• Task brief: Within the material below, transcribe exactly the lines from the one holding "Formatting (Inline Markup)" through the one holding "The primary way", keeping both ends and skipping the rest.

• Data supplied:
※ ※ ※

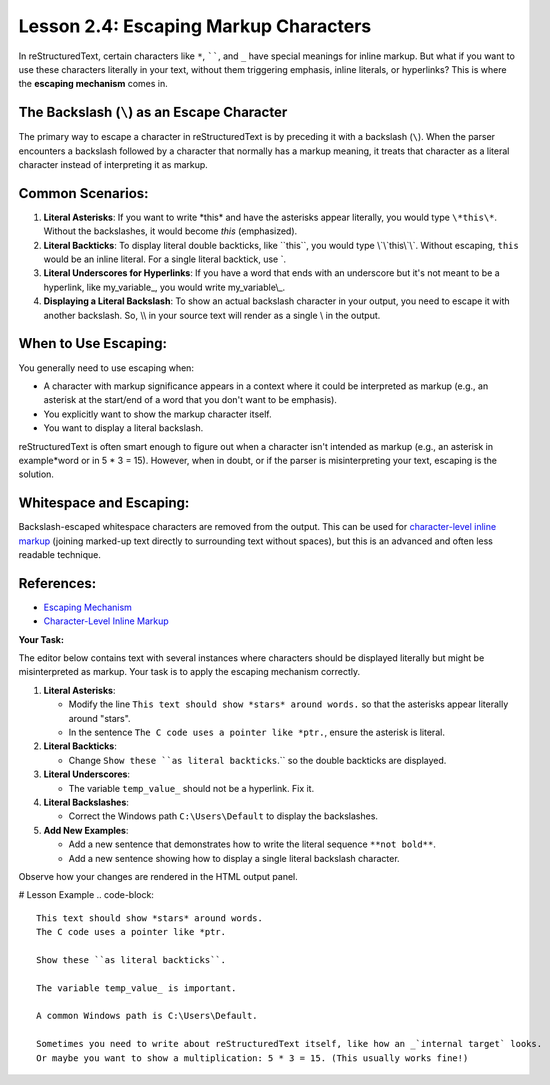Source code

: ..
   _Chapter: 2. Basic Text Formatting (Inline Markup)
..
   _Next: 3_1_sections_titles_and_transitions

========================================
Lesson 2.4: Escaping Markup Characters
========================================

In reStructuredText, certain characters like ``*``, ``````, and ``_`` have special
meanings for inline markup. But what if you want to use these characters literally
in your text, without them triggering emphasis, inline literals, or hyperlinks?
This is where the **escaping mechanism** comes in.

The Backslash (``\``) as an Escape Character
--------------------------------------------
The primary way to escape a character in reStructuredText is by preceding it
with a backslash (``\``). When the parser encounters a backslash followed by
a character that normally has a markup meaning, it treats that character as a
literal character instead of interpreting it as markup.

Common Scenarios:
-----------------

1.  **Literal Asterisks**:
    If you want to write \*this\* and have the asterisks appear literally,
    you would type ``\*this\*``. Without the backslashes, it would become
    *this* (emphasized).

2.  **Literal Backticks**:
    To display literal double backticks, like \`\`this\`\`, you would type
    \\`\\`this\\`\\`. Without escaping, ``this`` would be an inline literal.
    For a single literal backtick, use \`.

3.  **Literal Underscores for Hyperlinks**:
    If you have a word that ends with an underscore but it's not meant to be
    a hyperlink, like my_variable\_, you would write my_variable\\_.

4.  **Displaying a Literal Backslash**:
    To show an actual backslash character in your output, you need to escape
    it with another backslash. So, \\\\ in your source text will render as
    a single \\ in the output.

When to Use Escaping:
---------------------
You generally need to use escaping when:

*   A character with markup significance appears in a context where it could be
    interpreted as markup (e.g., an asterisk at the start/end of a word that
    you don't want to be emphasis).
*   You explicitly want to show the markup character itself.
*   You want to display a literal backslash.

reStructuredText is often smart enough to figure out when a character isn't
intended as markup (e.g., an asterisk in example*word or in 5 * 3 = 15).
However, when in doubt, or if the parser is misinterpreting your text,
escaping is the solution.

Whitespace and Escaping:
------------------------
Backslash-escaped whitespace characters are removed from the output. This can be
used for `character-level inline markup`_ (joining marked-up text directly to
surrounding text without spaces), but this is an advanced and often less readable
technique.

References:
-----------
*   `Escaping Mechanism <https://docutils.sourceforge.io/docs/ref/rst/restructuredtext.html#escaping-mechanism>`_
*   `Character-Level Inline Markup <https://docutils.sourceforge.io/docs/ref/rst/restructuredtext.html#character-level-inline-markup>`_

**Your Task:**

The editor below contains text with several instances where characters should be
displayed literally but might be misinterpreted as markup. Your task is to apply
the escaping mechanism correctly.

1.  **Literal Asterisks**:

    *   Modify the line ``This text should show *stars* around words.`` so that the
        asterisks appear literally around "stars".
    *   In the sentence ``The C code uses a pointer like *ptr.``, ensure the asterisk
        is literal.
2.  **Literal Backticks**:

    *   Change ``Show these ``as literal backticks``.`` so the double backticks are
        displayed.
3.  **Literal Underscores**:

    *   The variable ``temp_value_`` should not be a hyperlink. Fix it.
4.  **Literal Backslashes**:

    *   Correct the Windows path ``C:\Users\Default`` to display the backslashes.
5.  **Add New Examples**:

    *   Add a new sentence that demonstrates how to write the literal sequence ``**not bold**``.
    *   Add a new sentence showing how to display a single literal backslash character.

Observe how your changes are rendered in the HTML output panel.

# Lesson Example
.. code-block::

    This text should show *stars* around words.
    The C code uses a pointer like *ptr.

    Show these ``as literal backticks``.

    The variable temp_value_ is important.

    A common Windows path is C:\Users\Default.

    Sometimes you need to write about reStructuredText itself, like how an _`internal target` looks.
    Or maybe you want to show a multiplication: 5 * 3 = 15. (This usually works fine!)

※ ※ ※

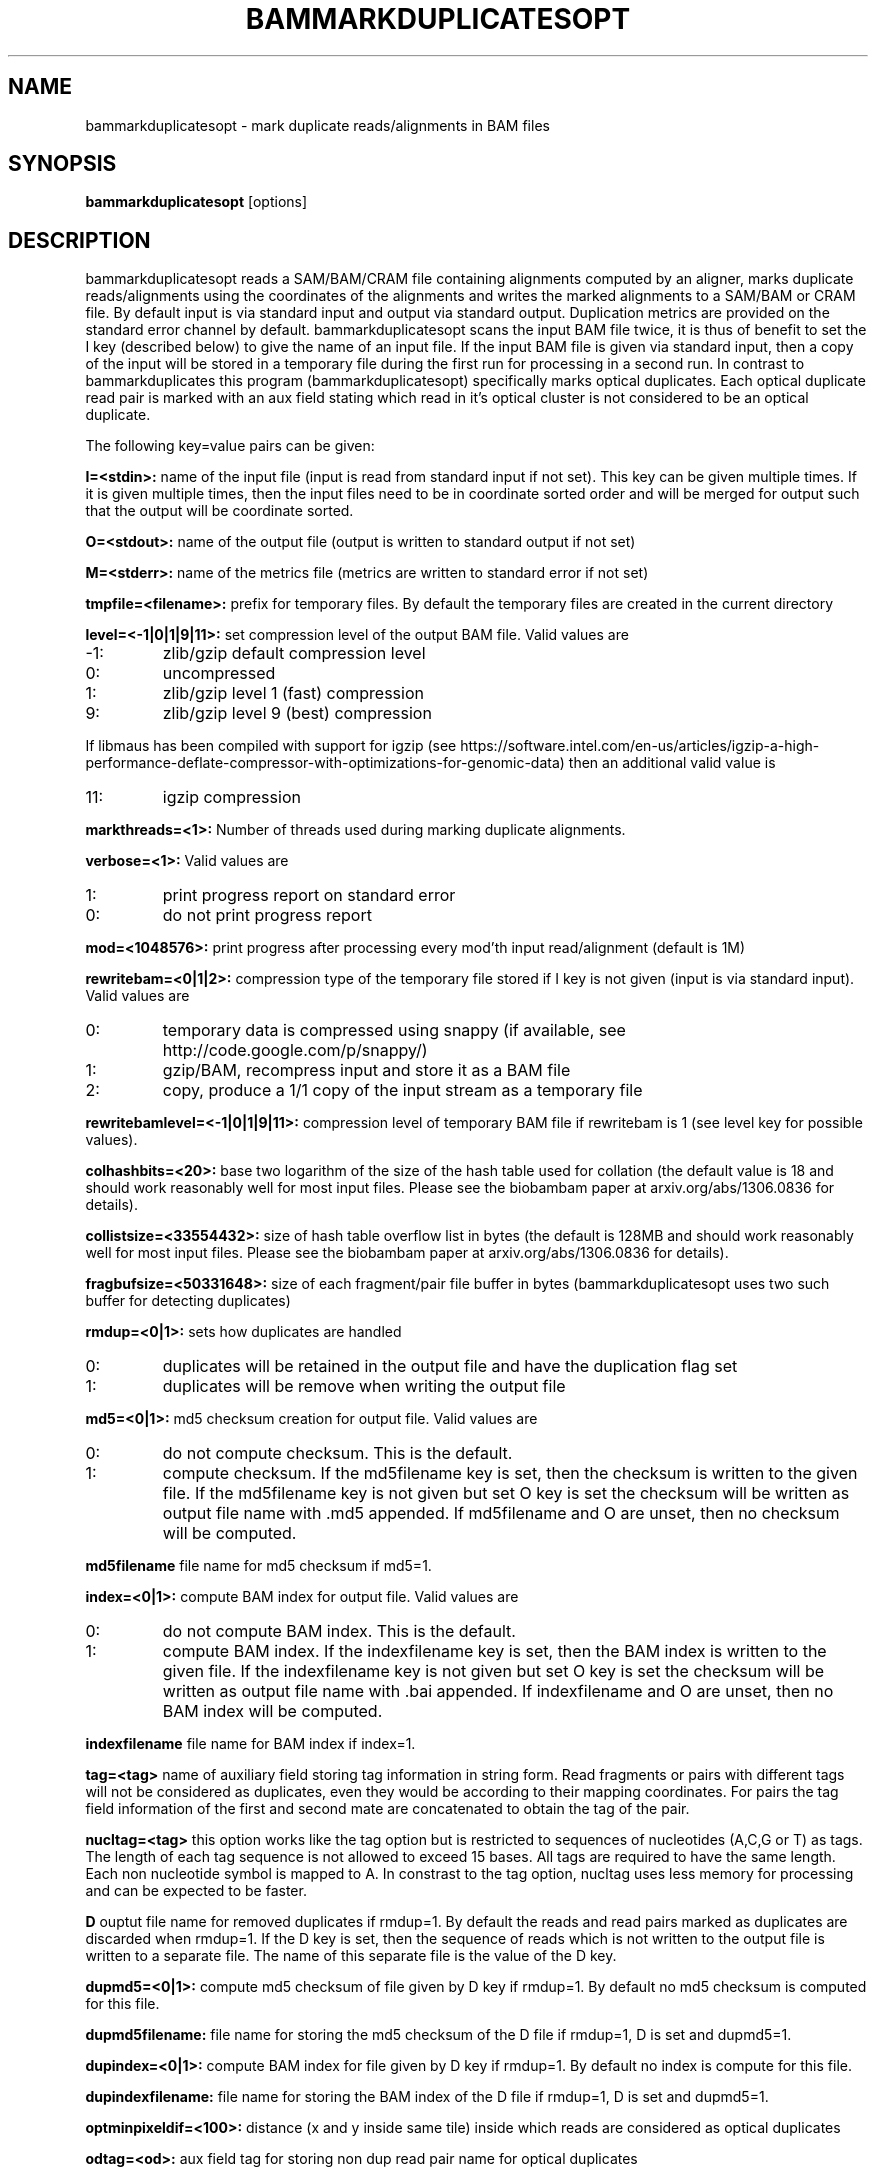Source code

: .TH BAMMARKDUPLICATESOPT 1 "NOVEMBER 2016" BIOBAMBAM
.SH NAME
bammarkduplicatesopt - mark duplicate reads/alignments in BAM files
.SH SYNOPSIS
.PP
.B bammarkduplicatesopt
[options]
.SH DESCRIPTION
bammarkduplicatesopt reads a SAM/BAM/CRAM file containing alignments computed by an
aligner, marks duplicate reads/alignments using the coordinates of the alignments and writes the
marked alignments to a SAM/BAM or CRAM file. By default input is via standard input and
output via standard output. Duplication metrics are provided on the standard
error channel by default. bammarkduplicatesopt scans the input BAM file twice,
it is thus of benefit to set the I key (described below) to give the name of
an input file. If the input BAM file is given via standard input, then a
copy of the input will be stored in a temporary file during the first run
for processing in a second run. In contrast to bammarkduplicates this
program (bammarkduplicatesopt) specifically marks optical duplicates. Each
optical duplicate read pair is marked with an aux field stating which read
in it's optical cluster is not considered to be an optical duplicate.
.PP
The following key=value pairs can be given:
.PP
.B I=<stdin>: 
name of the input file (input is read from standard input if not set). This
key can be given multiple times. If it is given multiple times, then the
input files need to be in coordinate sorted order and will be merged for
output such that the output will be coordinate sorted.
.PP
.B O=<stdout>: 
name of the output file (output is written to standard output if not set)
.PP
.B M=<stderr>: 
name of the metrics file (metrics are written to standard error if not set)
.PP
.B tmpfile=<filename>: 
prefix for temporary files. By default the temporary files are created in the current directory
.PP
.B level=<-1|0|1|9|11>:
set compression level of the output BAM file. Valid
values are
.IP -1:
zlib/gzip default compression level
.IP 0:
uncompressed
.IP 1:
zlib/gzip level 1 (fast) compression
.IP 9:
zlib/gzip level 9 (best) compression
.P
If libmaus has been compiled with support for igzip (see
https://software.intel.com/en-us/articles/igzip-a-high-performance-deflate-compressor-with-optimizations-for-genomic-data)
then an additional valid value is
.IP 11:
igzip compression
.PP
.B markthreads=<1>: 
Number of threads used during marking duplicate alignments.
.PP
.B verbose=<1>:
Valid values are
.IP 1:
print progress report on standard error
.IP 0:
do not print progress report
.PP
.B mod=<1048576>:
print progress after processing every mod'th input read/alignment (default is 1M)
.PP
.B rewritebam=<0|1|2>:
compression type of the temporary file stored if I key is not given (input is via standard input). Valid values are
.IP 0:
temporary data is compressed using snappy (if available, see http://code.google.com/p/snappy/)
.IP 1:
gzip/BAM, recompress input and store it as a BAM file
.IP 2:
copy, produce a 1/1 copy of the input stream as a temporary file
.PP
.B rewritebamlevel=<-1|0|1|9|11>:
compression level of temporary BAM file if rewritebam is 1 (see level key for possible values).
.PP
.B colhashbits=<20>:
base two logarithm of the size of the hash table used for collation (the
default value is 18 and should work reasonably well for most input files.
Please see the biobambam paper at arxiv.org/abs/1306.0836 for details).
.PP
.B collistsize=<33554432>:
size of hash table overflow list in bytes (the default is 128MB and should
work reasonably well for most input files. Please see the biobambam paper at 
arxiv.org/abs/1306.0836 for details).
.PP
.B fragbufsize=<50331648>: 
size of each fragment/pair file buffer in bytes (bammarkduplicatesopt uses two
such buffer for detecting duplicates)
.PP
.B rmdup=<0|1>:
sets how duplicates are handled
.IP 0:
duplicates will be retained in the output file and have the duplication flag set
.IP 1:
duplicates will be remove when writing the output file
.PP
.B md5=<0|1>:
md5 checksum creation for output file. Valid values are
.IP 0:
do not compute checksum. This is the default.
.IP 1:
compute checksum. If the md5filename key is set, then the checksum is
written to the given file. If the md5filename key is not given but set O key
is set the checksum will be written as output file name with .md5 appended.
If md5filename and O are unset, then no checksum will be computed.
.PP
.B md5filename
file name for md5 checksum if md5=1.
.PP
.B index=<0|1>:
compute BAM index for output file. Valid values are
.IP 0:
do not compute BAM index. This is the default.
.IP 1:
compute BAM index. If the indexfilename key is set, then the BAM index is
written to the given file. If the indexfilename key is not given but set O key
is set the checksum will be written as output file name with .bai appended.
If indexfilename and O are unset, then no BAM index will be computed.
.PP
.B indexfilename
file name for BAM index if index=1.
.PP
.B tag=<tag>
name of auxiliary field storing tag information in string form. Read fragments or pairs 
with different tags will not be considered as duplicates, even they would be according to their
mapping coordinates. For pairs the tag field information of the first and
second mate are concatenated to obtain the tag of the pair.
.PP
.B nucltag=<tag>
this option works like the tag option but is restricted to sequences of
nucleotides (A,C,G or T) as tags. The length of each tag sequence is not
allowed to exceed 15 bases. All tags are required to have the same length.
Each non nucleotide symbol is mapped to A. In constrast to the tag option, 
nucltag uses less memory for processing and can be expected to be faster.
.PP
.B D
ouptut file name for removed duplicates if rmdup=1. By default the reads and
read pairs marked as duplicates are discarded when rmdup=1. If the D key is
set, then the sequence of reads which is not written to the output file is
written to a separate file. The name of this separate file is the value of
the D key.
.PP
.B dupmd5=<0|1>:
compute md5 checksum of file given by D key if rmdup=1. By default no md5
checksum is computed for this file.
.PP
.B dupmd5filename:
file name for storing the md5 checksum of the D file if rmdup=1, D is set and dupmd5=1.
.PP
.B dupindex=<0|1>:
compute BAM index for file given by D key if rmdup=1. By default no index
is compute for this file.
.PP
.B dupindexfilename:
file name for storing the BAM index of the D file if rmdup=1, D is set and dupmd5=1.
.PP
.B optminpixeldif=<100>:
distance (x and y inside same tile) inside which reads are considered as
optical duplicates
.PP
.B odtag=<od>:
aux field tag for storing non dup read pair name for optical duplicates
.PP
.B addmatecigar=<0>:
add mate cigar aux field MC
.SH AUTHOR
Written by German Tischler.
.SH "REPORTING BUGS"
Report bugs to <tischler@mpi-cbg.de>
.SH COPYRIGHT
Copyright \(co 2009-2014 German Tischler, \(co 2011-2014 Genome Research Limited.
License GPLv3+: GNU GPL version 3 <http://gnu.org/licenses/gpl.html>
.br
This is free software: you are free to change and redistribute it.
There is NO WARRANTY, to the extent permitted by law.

※ ※ ※

• Problem solution:
   _Chapter: 2. Basic Text Formatting (Inline Markup)
..
   _Next: 3_1_sections_titles_and_transitions

========================================
Lesson 2.4: Escaping Markup Characters
========================================

In reStructuredText, certain characters like ``*``, ``````, and ``_`` have special
meanings for inline markup. But what if you want to use these characters literally
in your text, without them triggering emphasis, inline literals, or hyperlinks?
This is where the **escaping mechanism** comes in.

The Backslash (``\``) as an Escape Character
--------------------------------------------
The primary way to escape a character in reStructuredText is by preceding it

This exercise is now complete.